Raft of disagreements between two sides leads to failure of efforts to create world’s biggest advertising group.
The proposed US$35bn merger between US-based Omnicom and French rival Publicis has been called off as the challenges in forming the world’s largest advertising agency proved too immense for the partners.
Omnicom and Publicis
The deal – heralded in July as a merger of equals that would vault the two agencies into a more digital age – foundered on issues ranging from its complex tax structure to the firms’ divergent cultures.
“There was no one factor,” said the Omnicom chief executive, John Wren, 61.
“There are a lot of complex issues we haven’t resolved. There are strong corporate cultures in both companies that delayed us for reaching an agreement. There was no clear finish line in sight.”
The two firms had justified the planned marriage as a way to provide scale and capital to cope with technological forces wrenching the advertising business.

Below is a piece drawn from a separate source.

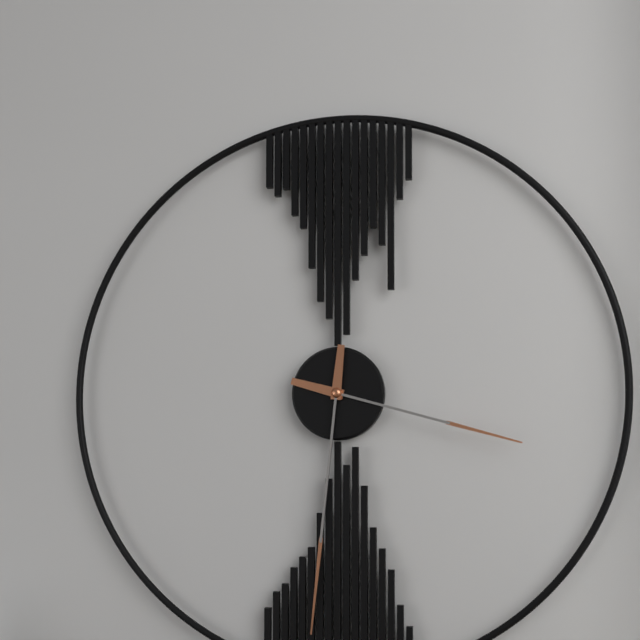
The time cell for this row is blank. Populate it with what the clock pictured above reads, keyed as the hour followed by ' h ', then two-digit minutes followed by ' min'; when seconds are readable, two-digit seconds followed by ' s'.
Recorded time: 3 h 31 min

Now, with the merger off, the companies have surrendered their potentially dominant position to current leader WPP.
“The decision to discontinue the process was neither pleasant nor an easy one to make, but it was a necessary one,” said the Publicis chief executive, Maurice Levy, 72.
Levy had previously postponed retirement as succession at Publicis remained an open issue prior to the deal. Those questions are likely to come to the fore again given the deal’s collapse.
There were a number of sticking points over the transaction, including the companies’ failure to agree on a chief financial officer who would have taken charge of implementing the deal, another source close to Publicis said.
The crucial choice of CFO, a key position that would determine how the merged company operated, had been a particular sticking point as the months dragged on.
Tax issues were also thorny as Wren first publicly signalled in an April conference call when he said they had yet to get approval for their plan to have tax residency in Britain, while being legally headquartered in the Netherlands.
As the companies struggled to keep the merger on track they had faced a fight to retain clients and talent.
The planned merger had called for a 50-50 ownership split of the equity in the new company, Publicis Omnicom Group, with Wren and Levy serving as co-CEOs for 30 months from the closing. Neither company will pay a termination fee.
Wren and Levy originally celebrated the announced deal with champagne toasts in Paris, saying it would enable them to better compete with the likes of Google and Facebook that dominate digital advertising, which accounts for nearly a quarter of global marketing spending.
Brian Wieser, a senior analyst at Pivotal Research, said consolidation in the industry was still on the table and other deals could happen with agencies such as Interpublic Group or Havas.